The word is "promiscuity."



Why does Stephen Harper risk making the new Conservative Party look like the old Reform Party, with weird declarations about polygamy? It makes perfect sense if you follow the unnamed logic - since gay men are by their very nature promiscuous, doesn't it follow that if you approve of gay marriage, you approve of non-monogamy? Won't we eventually have to acknowledge that choice in law by recognizing relationships that are polyamorous?



Solid logic built on a foundation of a crazy-sounding assumption. So why doesn't the gay community bring this assumption to the surface, so they can dispute it head-on? Well, because the assumption has a kernel of truth, and gay-marriage advocates don't particularly want to talk about it.



I knew about the assumption, but I always thought it was nonsense - like making assumptions about how two billion Asians drive because of the one who cut you off on Deerfoot Trail. Among my friends, gay couples seem as long-term (or not) as the straights among us, and if their relationships are sexually open, they aren't talking about that part to me.

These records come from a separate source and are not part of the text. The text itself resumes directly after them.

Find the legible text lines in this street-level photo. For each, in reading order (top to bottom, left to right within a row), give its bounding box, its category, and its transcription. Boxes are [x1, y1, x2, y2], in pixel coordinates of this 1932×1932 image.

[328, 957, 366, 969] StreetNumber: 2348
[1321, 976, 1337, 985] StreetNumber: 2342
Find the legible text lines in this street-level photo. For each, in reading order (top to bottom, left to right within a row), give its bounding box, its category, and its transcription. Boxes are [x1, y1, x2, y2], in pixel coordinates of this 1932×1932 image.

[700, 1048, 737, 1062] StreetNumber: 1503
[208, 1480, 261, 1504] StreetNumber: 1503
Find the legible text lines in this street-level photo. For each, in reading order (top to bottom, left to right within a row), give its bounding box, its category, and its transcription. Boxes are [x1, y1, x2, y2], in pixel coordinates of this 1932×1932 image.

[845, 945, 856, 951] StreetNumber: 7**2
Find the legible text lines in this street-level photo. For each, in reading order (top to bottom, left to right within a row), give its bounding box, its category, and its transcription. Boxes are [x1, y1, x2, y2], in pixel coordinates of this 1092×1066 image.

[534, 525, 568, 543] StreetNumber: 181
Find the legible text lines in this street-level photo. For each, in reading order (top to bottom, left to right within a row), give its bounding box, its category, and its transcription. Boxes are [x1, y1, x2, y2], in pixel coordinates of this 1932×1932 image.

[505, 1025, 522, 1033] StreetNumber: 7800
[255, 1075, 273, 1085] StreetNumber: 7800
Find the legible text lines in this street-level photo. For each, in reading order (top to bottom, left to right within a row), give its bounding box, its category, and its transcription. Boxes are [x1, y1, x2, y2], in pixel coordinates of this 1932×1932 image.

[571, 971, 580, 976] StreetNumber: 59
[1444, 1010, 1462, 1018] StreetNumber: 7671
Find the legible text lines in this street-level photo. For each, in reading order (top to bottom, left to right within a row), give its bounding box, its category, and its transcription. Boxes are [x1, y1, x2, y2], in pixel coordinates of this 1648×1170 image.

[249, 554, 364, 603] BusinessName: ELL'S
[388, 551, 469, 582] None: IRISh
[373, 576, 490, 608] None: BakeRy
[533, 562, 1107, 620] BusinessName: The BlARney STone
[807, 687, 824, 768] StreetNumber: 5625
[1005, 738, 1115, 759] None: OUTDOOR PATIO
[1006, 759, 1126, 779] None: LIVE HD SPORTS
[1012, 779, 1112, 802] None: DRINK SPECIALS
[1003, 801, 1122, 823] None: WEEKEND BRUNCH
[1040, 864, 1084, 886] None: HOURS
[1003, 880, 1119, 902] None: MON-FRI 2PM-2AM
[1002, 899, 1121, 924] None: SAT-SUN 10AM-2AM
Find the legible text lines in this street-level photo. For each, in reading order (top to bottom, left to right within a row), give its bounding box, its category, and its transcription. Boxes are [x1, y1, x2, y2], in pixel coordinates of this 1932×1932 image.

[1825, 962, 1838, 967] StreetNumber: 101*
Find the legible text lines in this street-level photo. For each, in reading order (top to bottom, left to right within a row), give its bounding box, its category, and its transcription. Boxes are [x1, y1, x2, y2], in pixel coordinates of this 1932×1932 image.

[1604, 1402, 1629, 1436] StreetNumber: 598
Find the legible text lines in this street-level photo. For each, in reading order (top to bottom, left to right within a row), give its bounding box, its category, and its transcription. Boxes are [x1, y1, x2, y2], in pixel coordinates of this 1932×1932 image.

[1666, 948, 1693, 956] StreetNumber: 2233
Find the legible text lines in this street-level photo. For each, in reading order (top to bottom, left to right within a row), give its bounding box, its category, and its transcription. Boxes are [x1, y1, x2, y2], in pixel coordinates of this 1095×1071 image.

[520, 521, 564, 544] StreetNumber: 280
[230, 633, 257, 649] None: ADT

Then I started reading for the post that stood in this place earlier today. I wasn't reading anti-gay tracts, and I wasn't reading clucking disapproval. Here's an excellent example:

Why then do present-day gay men believe that promiscuity is so central to who they are? - the answer is historical and ideological.



...



...Gay Lib and the gay rights movement which emerged in the 1970s were deeply distrustful of authority. In particular, gay men and lesbians had come to hate, with good reason, those who argued for any restrictions on sexual freedom.



...



...instead of following the traditional, hetero, monogamous model, gay men invented a new one, it which it was both our right and our duty to have sex with as many of our fellows as possible.
No wonder some people feel that gay marriage is an attack on old-timey marriage, which relies on sexual and emotional fidelity as a cornerstone of stability. Those are the relationships we prefer to see children raised within... that's the institution people want protected and encouraged as a building-block of our social arrangements.



Marriage or not, civil union or not, no one is asking for my approval of their sexual relationships, either in style or number. However, the more accepted and absorbed a subculture is by the larger culture, the less differentiated the subculture becomes. The Civil Marriage Act marks the beginning of the end of the closeted exclusion which feeds that subculture. True supporters of traditional relationships should become advocates for gay marriage, because there may be no faster way to encourage the alignment of the subcultural mores to those traditional values. At the same time, the radical gay and lesbian movement, the people who want to tear down the rotted institutions and rebuild everything from the ground up, should probably be loudly opposing the Civil Marriage Act.



Funny enough, if this became the actual split point in the debate, I'd still find myself on the side of gay marriage.